ФРАГМЕНТ ТЕКСТА:
Начиная с Кьеркегора под экзистенцией понимается некая необъективируемая самость, свободный порыв человека в трансцендентное. В самом общем виде словом экзистенция у Кьеркегора обозначается индивидуальное существование человека, которое рассматривается как актуализация его сущности73. Через понятие экзистенции раскрывается специфика человеческого существования. Экзистенция как конкретное субъективное существование в творчестве Кьеркегора противопоставляется абстрактно-объективному существованию вообще. Экзистенция определяется как уникальный способ человеческого бытия в мире, который всегда ускользает от понимания. В этом смысле экзистенцию невозможно познать, в ней можно только пребывать.

Таким образом, субъект-объектному отношению человека с миром и теоретическому опосредованию как принципу рационального мышления экзистенциальная философия противопоставляет идею целостности опыта существования, непосредственного переживания человеком своего присутствия в мире.

Важную роль в формировании концепта экзистенциального опыта сыграла феноменологическая традиция и, в частности, ее акцент на первичном опыте сознания, предшествующем понятийным конструкциям. М. Шелер возражал против узкой трактовки опыта как чувственного познания и провозглашал «феноменологический принцип опыта», ведущий к априоризму74. В сущности, это также явилось попыткой выявления того личностного содержания, которое стоит за утверждением «я существую» и связано с тем, что значит быть.

Феноменологический опыт есть не опосредованное никакими знаками и указаниями созерцание или переживание самоданности сущностей, которая a priori дана в том числе и для всякого возможного наблюдения и индукции. Феноменологическое переживание феномена М. Шелер отделяет от всегда ему сопутствующего «мертвого осадка» психического переживания.

Синтез феноменологической трактовки чистого опыта сознания, свободного от эмпирического содержания человеческих переживаний, и понимания экзистенции Кьеркегором, определили позицию Т.А. Кузьминой в отношении характеристик экзистенциального опыта75. Определение экзистенциального опыта Т.А. Кузьмина выводит в первую очередь из понятия экзистенции. «Экзистенция – это бытийная основа человека, причем каждого отдельного человека, это его существование в неповторимо индивидуальной, уникальной форме, это потаенная основа его бытия, это то, что делает человека человеком, то, что переживается здесь и сейчас как актуальное, живое состояние во всей его конкретности и что невозможно подвести ни под какое понятие; экзистенция – особое измерение человеческой жизни, это несводимость ни к каким объективациям и продуктам жизнедеятельности, это постоянная открытость к любым возможностям, это, наконец, непосредственное переживание себя и в то же время не данность»76.

Записи данных:
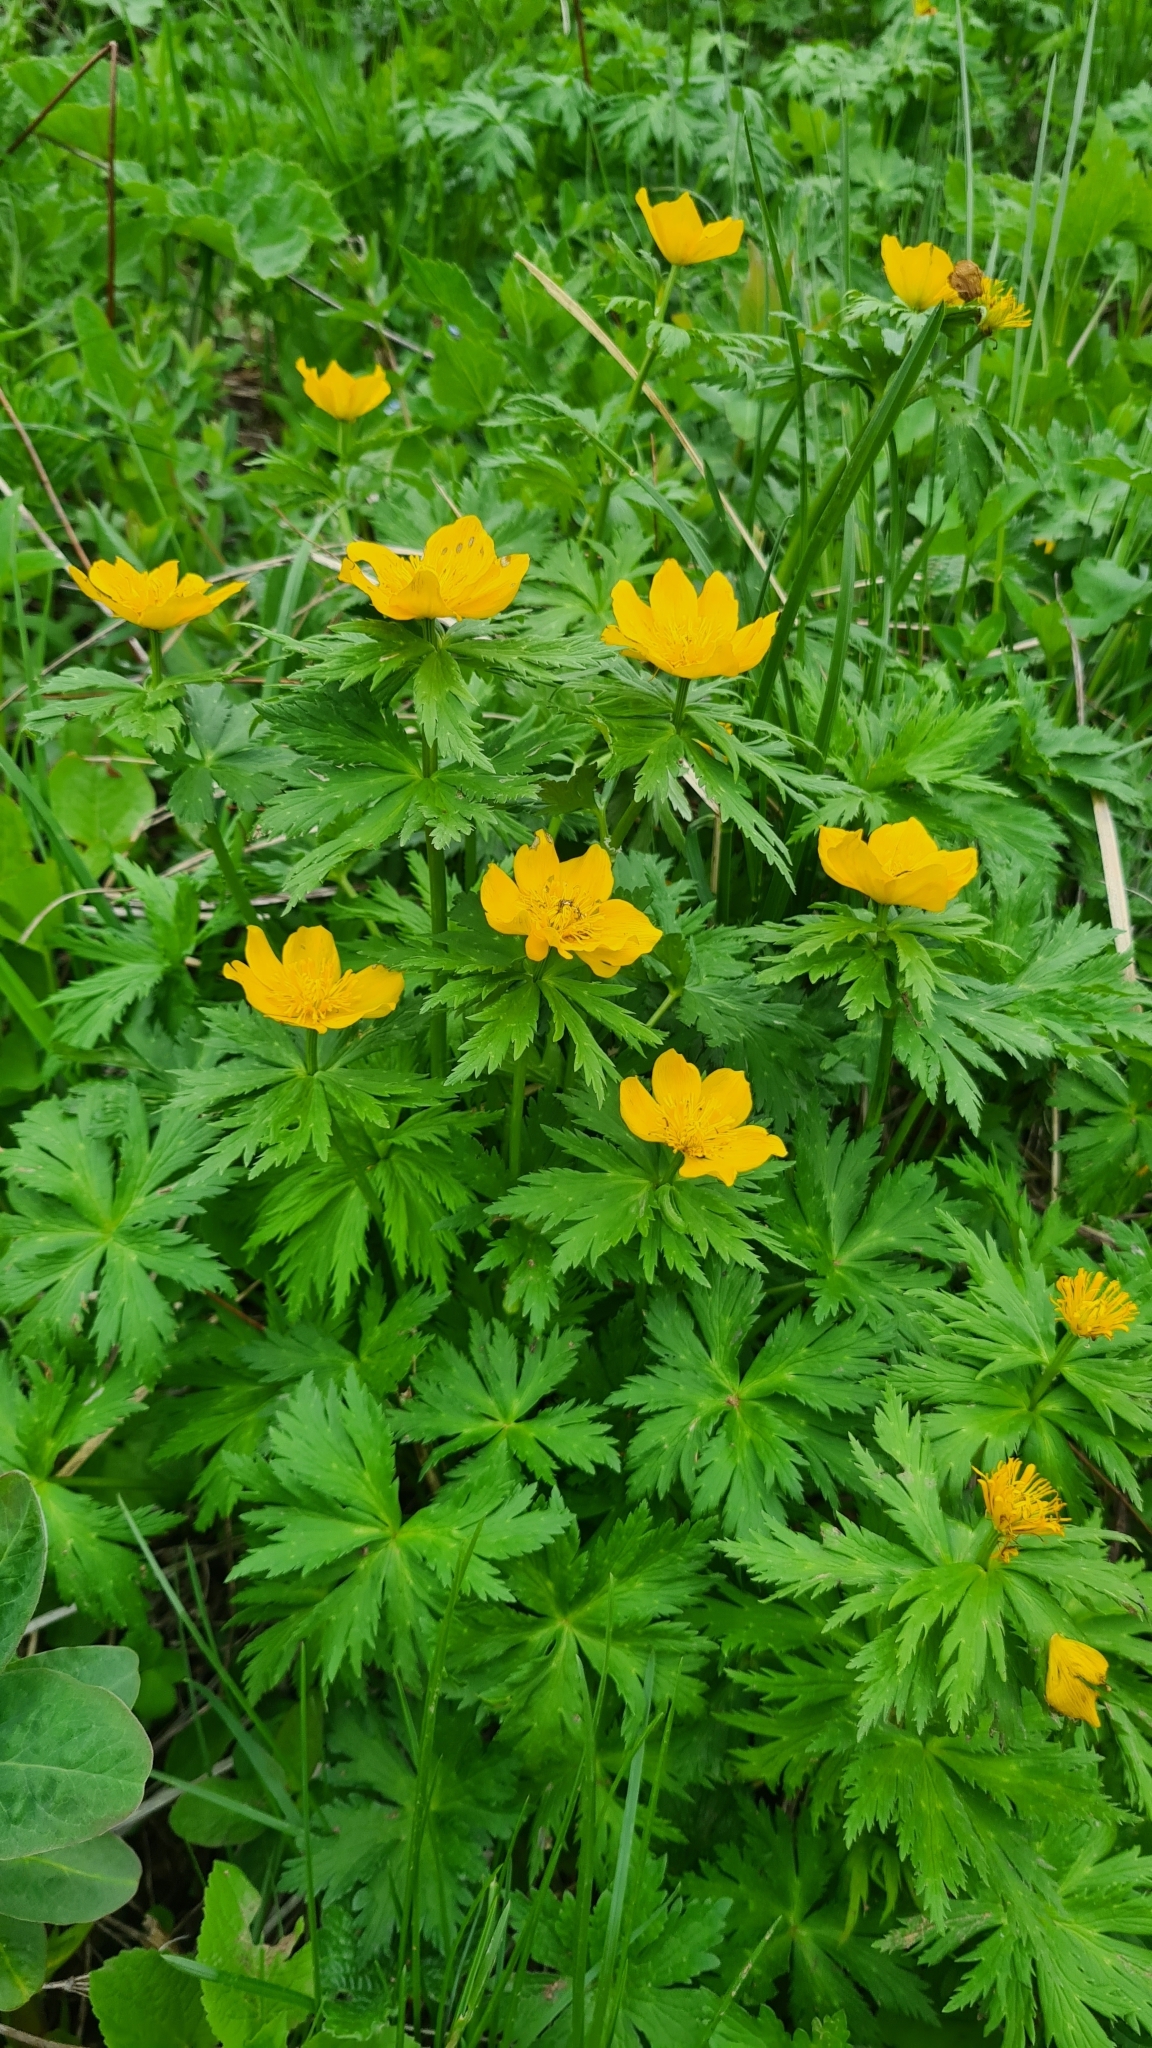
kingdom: Plantae
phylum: Tracheophyta
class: Magnoliopsida
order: Ranunculales
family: Ranunculaceae
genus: Trollius
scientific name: Trollius ranunculinus
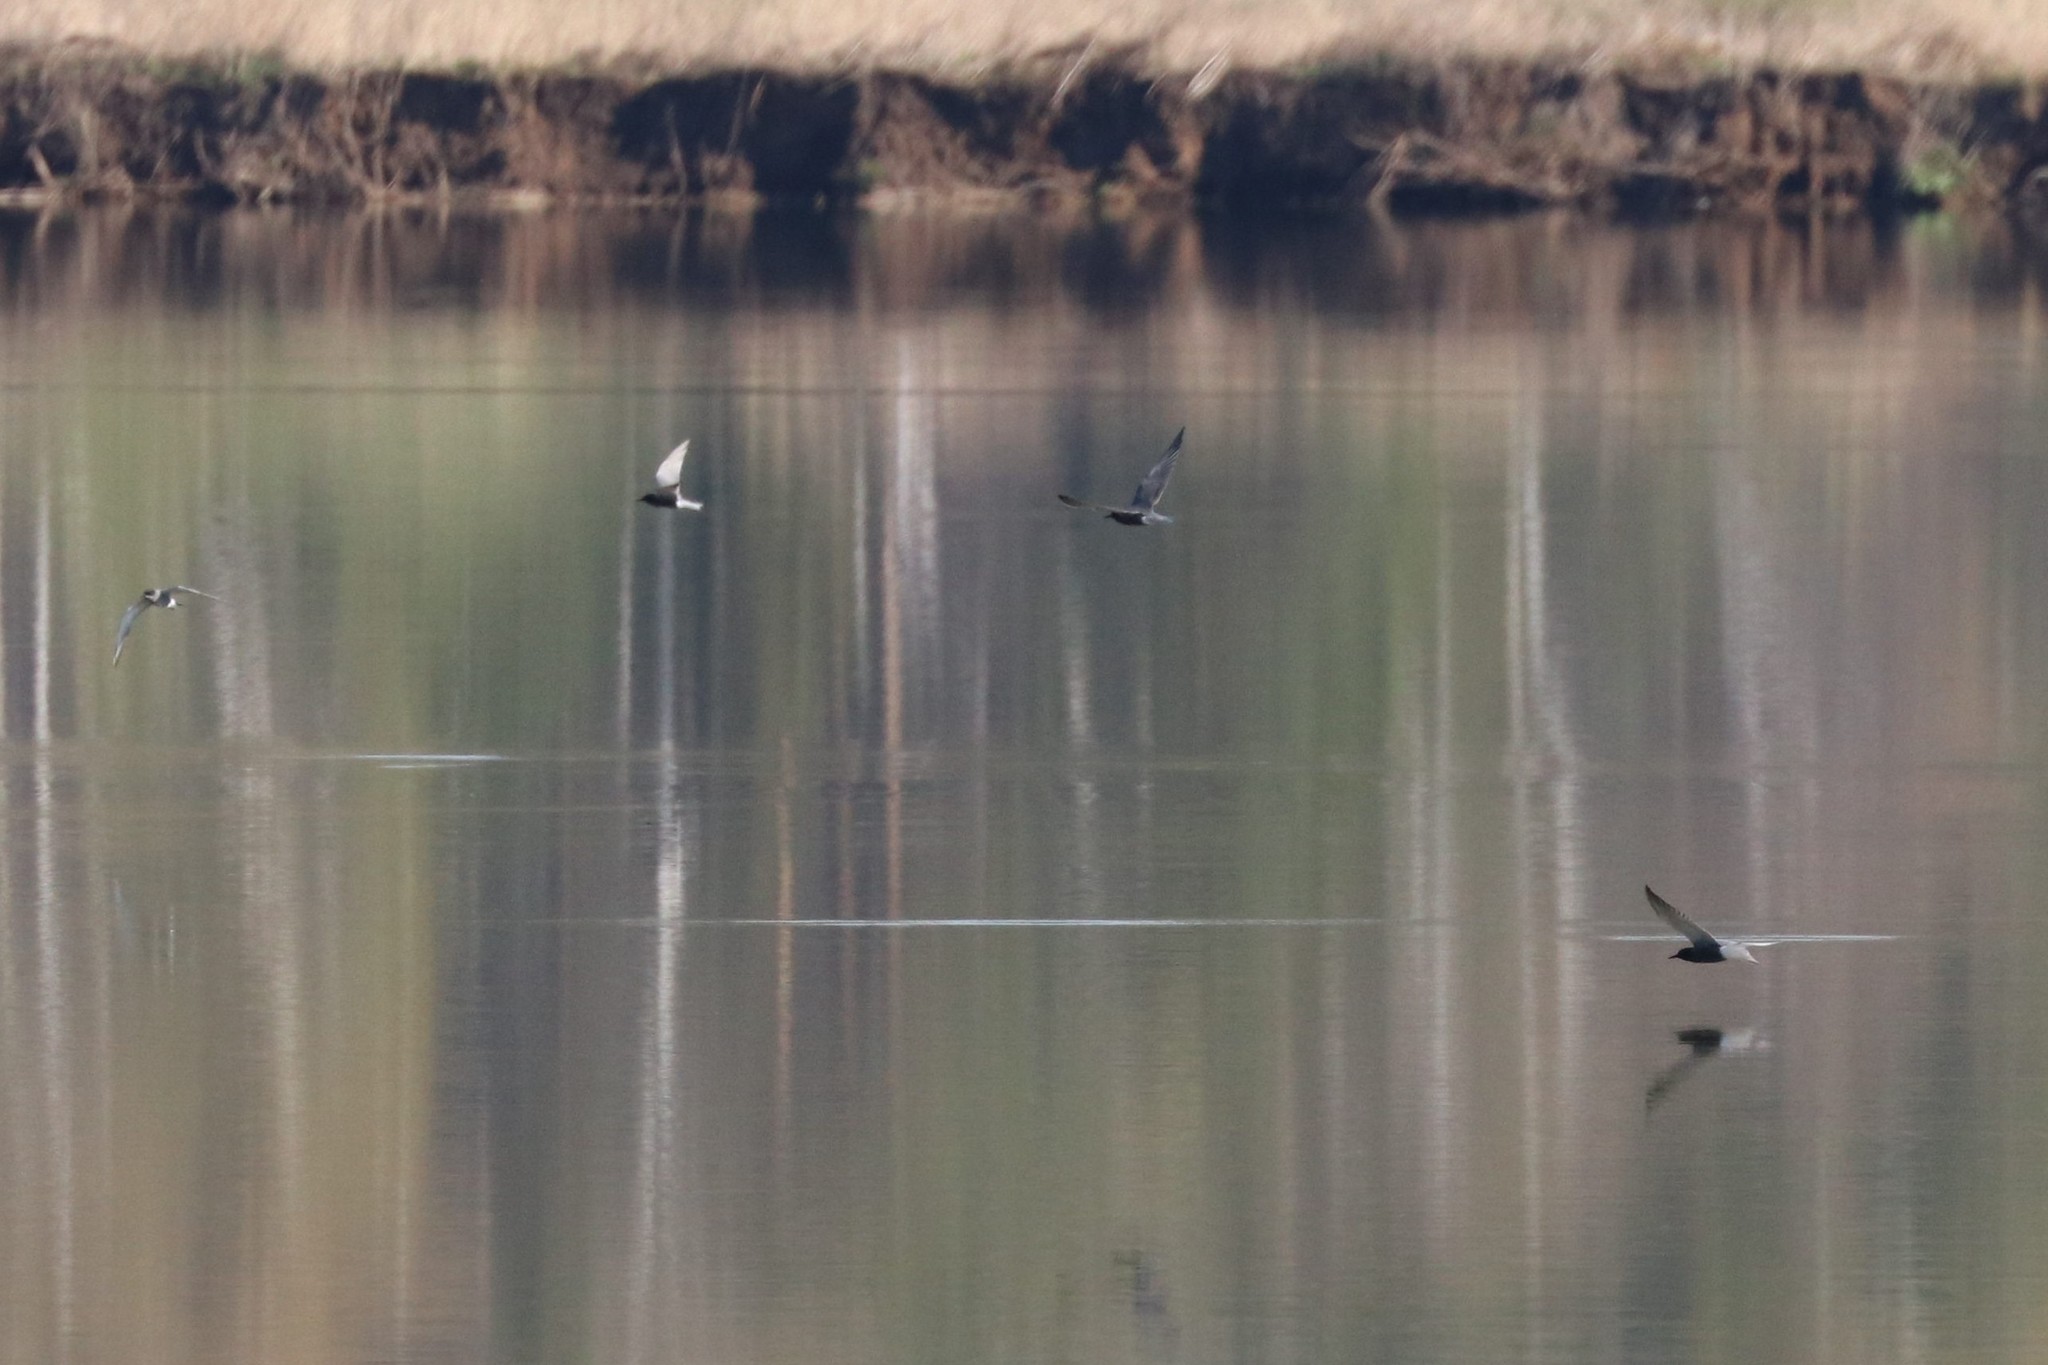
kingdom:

ЗАДАНИЕ 1: Определите, согласуются ли с фрагментом об экзистенции утверждения: (a) Шелер сводил опыт к чувственному познанию; (b) экзистенцию можно познать; (c) Кузьмина выводит определение экзистенциального опыта прежде всего из понятия экзистенции. На каждое ответьте «да» или «нет» и приведите точную цитату из фрагмента, которая это решает.
ЗАДАНИЕ 2: Воспроизведите из записей часть, которая начинается со строки, содержащей «class: Magnoliopsida», и продолжается до конца записей включительно. Изображения в ответ не включайте.
Текст и записи взяты из разных источников.

РЕЗУЛЬТАТ 1:
(a) Нет: «М. Шелер возражал против узкой трактовки опыта как чувственного познания».
(b) Нет: «В этом смысле экзистенцию невозможно познать, в ней можно только пребывать.»
(c) Да: «Определение экзистенциального опыта Т.А. Кузьмина выводит в первую очередь из понятия экзистенции.»

РЕЗУЛЬТАТ 2:
class: Magnoliopsida
order: Ranunculales
family: Ranunculaceae
genus: Trollius
scientific name: Trollius ranunculinus
kingdom:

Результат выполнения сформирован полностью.